If you missed the reference, I was talking about the alias Grace and Nvgu’s story. Both are based on the book of Margaret Atwood and are all women who rule and destroy lives by patriarchy. The clothes of the two figures are a symbol of their repression: their clothes cover them; their hats limit their views.
These plays reflect more news agendas than the creepy news agendas. The Story of a Niece not only revealed the authoritative Halloween costumes of 2017 (as well as a dress worn against the Trump protests), but also consciously or otherwise responded to expressions on the streets and designers. Red is the undisputed color of autumn and winter is a coincidence? That “modest clothes” is the macro trend of this year? At UNIQLO, a red long dress should not have felt more about Offred as one of the season’s sales items. In September, Preen exhibited a collection officially inspired by the “Scarlet Letter”, but felt directly from the Republic of Gilead, including bright red and white dresses and little hats.
Sex and the city are the most primitive forms of television fashion reference. Yes, Carrie Bradshaw had her problem (in one episode, her crisis was not itself robbed but forced to hand over her Manolo Blahniks), but her expression was strong and happy, even though it did Triggered a million credit card bills. Similarly, from Gossip Girl to My Life, to Ad Carnival, through the Denise Huxtable at Cosby Show, famous television fashion icons often dress in colorful front-ends. Even in Bimodal, clothes – Audrey’s creased collar tops, pants and velvet dresses – are lively, even though the storyline is not.

Atwood aesthetics is different. The story of a girl is a beautiful melancholy. It has repeatedly been compared to the vermil painting, a grandmother or a blue-reading woman in each scene. Its fashion designer Ane Crabtree, like any other fashion week designer, is inspired by her by a picture of a maple leaf, a picture of the blue sky, a maid of crimson, a commander’s wife, and other maids The moss of green is inspired by “an old mop.”
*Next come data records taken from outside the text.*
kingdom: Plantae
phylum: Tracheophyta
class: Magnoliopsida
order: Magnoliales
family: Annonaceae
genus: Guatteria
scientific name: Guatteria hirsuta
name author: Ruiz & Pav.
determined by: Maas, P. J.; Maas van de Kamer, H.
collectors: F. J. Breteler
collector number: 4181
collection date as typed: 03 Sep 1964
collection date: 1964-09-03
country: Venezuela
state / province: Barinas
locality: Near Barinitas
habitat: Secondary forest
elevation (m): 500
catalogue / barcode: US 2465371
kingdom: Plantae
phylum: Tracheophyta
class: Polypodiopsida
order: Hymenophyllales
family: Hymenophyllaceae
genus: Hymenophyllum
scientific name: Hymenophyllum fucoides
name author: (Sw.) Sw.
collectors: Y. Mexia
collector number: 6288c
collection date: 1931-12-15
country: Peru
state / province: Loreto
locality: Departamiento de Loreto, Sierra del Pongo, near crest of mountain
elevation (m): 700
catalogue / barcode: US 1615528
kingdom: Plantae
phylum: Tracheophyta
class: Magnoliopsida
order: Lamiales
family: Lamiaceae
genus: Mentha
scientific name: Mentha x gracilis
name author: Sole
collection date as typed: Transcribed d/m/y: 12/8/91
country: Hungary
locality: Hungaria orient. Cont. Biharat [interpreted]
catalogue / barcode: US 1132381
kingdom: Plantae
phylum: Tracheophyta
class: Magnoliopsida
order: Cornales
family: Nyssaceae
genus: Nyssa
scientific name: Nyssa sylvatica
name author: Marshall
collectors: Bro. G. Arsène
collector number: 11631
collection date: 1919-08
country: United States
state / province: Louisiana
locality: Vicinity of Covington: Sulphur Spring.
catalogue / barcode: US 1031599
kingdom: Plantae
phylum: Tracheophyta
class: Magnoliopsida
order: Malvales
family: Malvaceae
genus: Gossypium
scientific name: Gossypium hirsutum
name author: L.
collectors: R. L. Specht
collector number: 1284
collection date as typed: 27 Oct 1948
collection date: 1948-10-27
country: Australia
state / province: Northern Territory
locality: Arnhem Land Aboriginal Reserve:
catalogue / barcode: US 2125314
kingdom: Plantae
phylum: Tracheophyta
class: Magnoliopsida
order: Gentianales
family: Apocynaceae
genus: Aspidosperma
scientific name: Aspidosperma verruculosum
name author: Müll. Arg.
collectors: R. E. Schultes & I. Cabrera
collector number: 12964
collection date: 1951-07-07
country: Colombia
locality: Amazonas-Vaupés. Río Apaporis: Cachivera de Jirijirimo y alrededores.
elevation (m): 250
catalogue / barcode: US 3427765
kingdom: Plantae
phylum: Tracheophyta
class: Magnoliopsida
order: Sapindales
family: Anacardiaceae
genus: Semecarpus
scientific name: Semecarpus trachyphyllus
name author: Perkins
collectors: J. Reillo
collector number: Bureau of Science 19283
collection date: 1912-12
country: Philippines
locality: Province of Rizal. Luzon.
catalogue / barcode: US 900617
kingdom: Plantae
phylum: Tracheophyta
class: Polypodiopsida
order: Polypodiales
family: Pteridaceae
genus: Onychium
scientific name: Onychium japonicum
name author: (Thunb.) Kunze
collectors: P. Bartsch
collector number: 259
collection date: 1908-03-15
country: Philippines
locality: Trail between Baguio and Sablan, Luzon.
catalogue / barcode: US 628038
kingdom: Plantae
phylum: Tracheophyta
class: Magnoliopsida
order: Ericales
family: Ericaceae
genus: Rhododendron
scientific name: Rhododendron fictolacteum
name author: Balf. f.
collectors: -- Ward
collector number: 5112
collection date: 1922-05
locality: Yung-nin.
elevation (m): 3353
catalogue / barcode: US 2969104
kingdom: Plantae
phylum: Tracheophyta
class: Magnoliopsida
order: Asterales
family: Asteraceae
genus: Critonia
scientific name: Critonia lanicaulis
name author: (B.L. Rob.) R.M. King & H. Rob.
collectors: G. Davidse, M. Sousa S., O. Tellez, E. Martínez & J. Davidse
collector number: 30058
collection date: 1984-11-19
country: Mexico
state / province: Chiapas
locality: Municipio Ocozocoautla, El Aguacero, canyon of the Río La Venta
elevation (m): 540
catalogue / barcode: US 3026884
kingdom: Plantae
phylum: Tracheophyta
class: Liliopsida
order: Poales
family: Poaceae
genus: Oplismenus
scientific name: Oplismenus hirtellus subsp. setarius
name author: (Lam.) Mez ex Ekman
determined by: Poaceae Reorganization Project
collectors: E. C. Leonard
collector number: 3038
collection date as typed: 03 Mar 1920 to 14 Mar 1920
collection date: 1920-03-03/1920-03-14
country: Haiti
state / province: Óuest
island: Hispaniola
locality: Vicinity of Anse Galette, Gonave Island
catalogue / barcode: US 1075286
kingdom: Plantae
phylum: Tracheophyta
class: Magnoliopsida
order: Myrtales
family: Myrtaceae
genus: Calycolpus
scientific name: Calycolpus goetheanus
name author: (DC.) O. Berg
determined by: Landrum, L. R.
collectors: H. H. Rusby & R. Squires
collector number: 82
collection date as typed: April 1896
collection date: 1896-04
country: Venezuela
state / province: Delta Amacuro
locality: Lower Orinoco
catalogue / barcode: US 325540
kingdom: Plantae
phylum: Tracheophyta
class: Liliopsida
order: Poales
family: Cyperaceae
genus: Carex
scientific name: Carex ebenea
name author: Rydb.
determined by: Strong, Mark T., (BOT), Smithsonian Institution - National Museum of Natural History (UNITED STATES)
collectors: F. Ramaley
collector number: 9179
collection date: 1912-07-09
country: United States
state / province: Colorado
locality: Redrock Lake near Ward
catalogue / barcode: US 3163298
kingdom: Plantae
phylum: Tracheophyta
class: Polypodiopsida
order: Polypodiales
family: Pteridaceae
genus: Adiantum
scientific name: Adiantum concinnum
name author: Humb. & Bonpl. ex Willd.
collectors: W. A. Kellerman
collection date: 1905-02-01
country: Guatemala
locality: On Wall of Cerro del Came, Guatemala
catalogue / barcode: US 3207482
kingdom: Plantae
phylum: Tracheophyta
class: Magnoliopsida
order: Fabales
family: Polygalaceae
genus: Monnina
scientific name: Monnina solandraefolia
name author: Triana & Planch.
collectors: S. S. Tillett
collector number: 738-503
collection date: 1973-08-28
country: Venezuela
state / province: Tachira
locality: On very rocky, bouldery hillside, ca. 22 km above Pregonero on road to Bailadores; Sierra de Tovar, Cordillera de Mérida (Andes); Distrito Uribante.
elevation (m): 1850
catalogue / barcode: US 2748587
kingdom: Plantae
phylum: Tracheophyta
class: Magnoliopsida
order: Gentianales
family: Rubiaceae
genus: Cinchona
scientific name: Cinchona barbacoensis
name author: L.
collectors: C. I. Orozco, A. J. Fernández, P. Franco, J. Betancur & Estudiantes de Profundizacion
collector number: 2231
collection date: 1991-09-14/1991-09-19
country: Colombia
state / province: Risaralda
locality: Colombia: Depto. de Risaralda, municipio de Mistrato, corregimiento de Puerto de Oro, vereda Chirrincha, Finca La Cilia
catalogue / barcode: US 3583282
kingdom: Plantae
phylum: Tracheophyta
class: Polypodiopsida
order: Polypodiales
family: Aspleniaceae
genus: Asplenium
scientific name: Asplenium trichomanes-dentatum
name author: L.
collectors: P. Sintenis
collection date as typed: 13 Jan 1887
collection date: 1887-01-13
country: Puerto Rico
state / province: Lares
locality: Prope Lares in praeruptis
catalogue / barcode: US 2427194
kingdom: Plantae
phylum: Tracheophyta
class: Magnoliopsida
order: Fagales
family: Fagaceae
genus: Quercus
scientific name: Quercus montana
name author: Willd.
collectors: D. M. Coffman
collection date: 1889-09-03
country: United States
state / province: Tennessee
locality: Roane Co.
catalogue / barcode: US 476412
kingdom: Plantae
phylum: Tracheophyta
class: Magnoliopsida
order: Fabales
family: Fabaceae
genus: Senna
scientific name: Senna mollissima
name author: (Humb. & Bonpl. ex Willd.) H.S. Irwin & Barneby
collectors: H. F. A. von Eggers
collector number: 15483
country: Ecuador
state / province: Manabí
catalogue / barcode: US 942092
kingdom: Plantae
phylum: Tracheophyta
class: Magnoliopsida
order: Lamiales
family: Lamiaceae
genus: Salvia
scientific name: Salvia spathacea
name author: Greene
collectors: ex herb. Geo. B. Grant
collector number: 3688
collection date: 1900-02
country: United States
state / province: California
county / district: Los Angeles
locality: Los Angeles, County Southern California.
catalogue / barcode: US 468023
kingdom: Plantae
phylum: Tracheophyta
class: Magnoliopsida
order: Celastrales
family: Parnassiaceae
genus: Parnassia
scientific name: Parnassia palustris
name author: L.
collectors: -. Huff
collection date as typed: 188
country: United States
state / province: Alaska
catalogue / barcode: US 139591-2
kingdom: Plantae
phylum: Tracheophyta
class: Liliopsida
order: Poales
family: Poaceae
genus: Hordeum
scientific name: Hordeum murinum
Alias ??Grace is not so painting, but equally easy on the eyes. These clothes are well thought out, just as unexpectedly popular – all the white-collar clothes are faded blue, soft checks and non-nonsense center part, can be easily seen on Céline catwalk models. (By the way, Atwood has his own creations in both series and looks pretty: her opposition leader in Alias ??Grace is Alexander McQueen, and the story keeper of her The Handmaid is Jil Sander. )
These garments are not for exciting. According to Simonetta Mariano, Alias ??Grace’s costume designer, the fabric is muted – “dyed and faded and bleached” by the sun – because Grace lives hard. Her modesty is crucial, in part because “if you’re a maid, you can not be more attractive than your boss,” she said. Maids have the responsibility to keep themselves invisible; to make their attractive bodies hidden in the eyes of men. “It reminds me of what happened now,” Mariano said. “You do not want to think of what you’ve triggered, and the only way a maid must protect yourself is not to get in trouble.”
Fortunately, the modern city takes on a similar look – with its rugged countryside and the old days, almost as mean as couples on the American Gothic pitchfork in Grantwood – often meaning something different. It is often chosen by consumers who care about the image they project, but do not want to show off their bodies, which is a self-empowering choice. Someone to wear to emphasize their picky taste, not their hip / waist ratio. Often at Margaret Howell and Cos.

As for the hat? Let us assume that their use of the Preen fashion show is for dramatic effects, not the beginning of a trend. Because when the hat comes back, I suspect that we really get stuck.